On September 16, 2014, the journal Translational Psychiatry published a study done at Northwestern University that claimed it was the “First Blood Test Able to Diagnose Depression in Adults.”  Eva Redei, the co-author of the study said: “This clearly indicates that you can have a blood-based laboratory test for depression, providing a scientific diagnosis in the same way someone is diagnosed with high blood pressure or high cholesterol.” A surprise finding of the study was that the blood test also predicted who would benefit from cognitive behavioral therapy. The study was supported by grants from the NIMH and the NIH.

The Redei et al. study received a good bit of positive attention in the news media.  It was even called a “game changing” test for depression. WebMD, Newsweek, Huffington Post, US News and World Report, Time and others published articles on the research—all on the Translational Psychiatry publication date of September 16th.  Then James Coyne, PhD published a critique of the press coverage and the study in his “Quick Thoughts” blog. Coyne systematically critiqued the claims of the Redei et al. study. Responding to Dr. Rediei’s quote in the above paragraph, he said: “Maybe someday we will have a blood-based laboratory test for depression, but by themselves, these data do not increase the probability.”

He wondered why these mental health professionals would make such “misleading, premature, and potentially harmful claims.” In part, he thought it was because it was fashionable and newsworthy to claim progress in an objective blood test for depression. “Indeed, Thomas Insel, the director of NIMH is now insisting that even grant applications for psychotherapy research include examining potential biomarkers.” Coyne ended with quotes that indicated that Redei et al. were hoping to monetize their blood test. In an article for Genomeweb.com, Coyne quoted them as saying: “Now, the group is looking to develop this test into a commercial product, and seeking investment and partners.”
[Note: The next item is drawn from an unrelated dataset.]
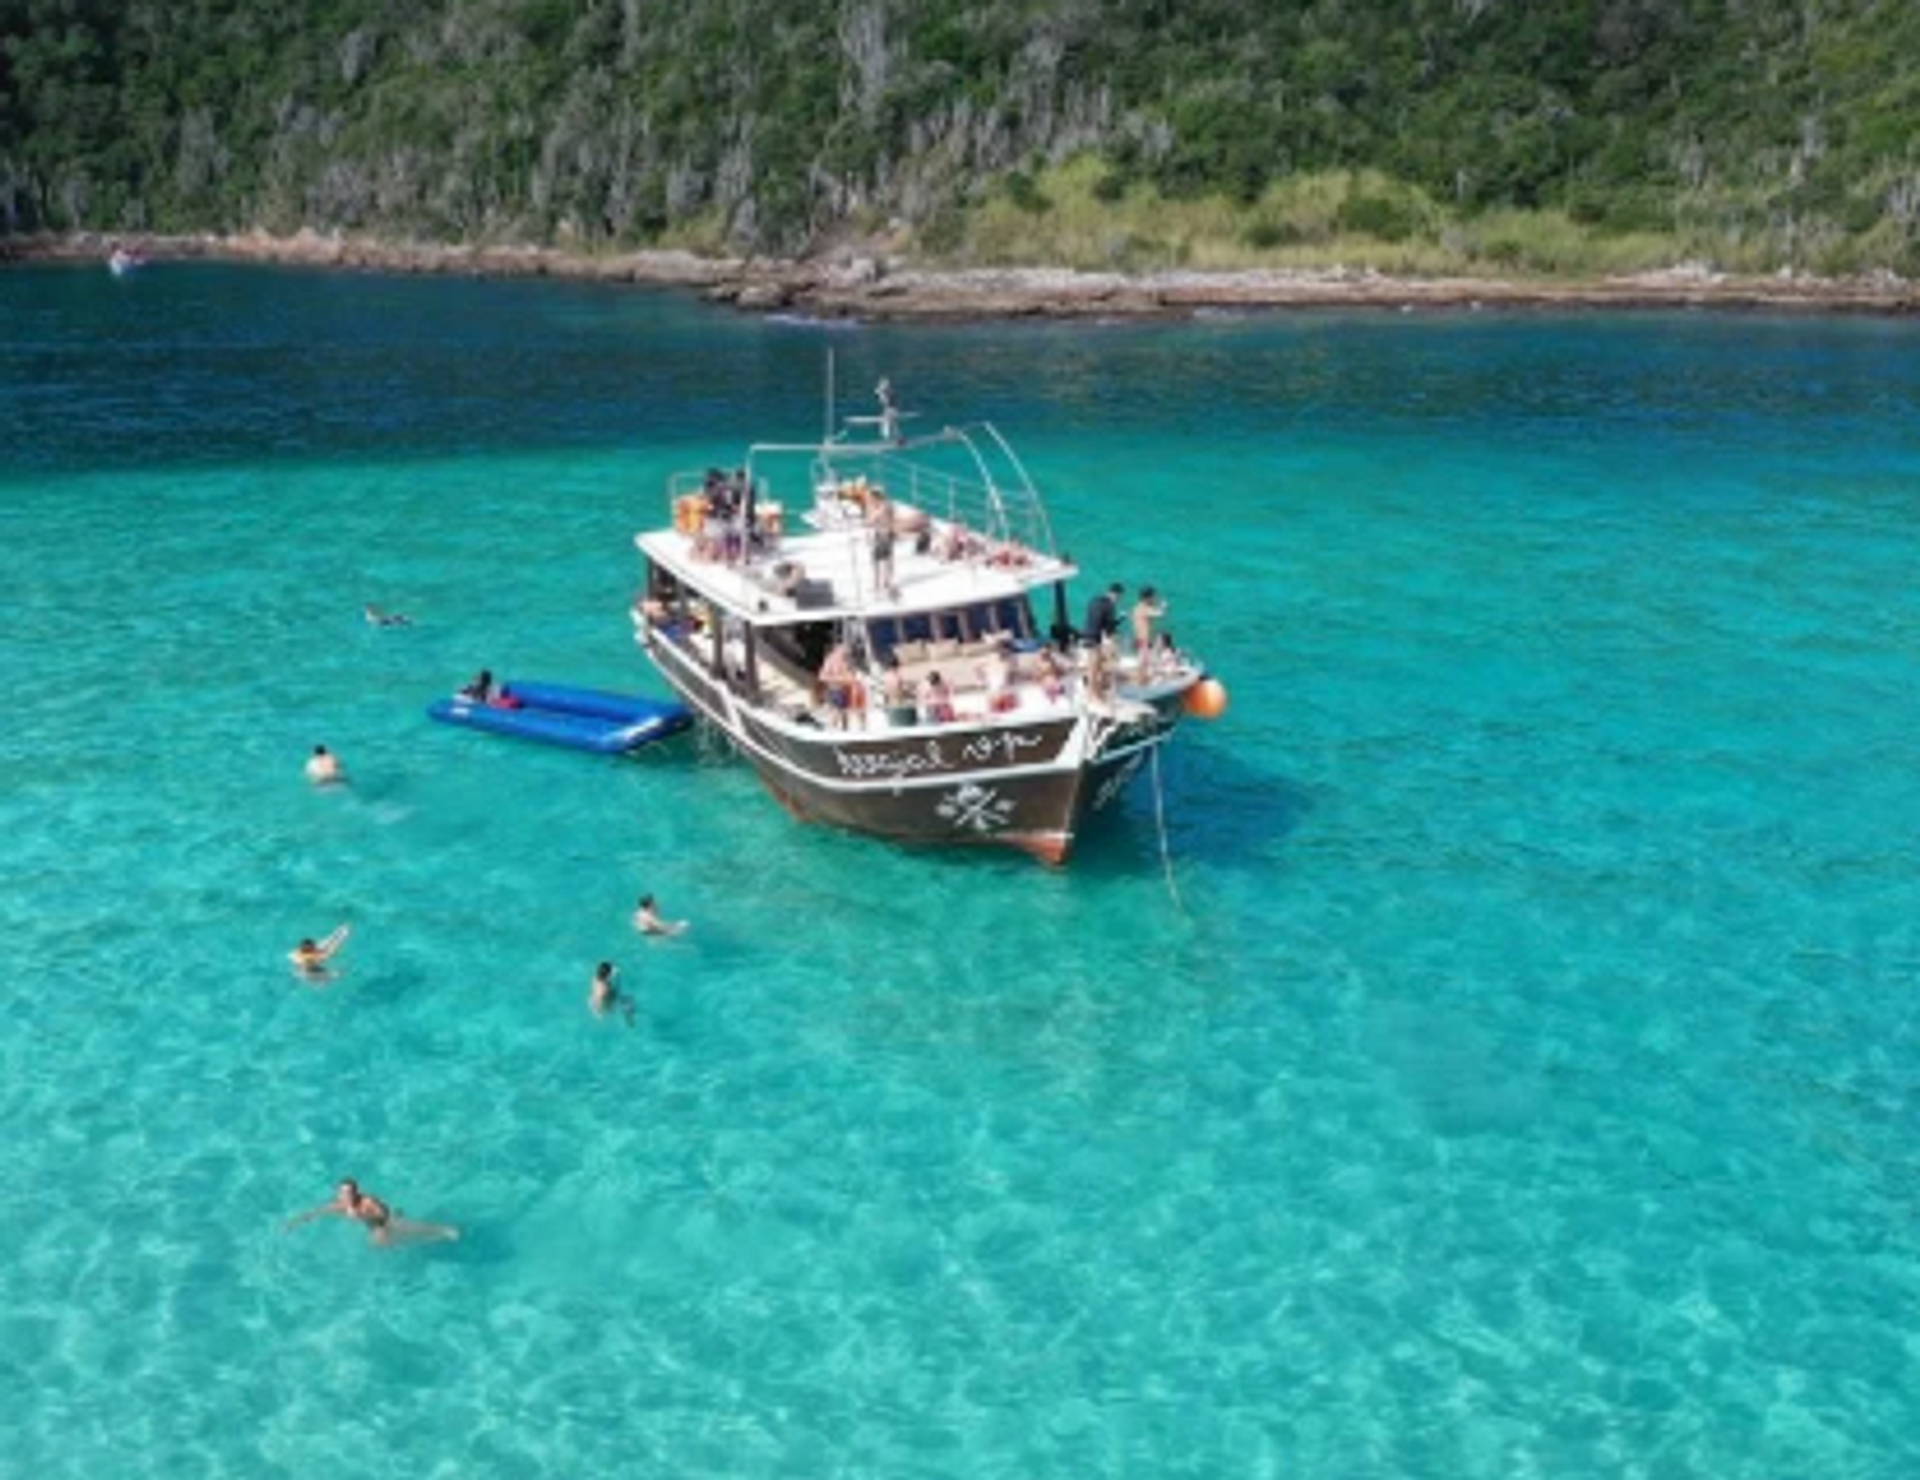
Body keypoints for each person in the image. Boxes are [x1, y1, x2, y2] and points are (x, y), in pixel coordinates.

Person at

Coyne then posted a more thorough critique of the study, which he said would allow readers to “learn to critically examine the credibility of such claims that will inevitably arise in the future.” He noted how the small sample size contributed to its strong results—which are unlikely to be replicated in other samples. He also cited much larger studies looking for biomarkers for depression that failed to find evidence for them. His critique of the Redie et al. study was devastating. The comments from others seemed to agree. But how could these researchers be so blind?

Redie et al. apparently believed unquestionably that there is a biological cause for depression. As a result, their commitment to this belief effected how they did their research to the extent that they were blind to the problems pointed to by Coyne. Listen to the video embedded in the link “First Blood Test Able to Diagnose Depression in Adults” to hear Dr. Redie acknowledge she believes that depression is a disease like any other disease. Otherwise, why attempt to find a blood test for depression?

Attempts to replicate the Redei et al. study, if they are done, will raise further questions and (probably) refute what Coyne said was a study with a “modest sample size and voodoo statistics.” Before we go chasing down another dead end in the labyrinth of failed efforts to find a biochemical cause for depression, let’s stop and be clear about whether this “game changer” is really what it claims to be.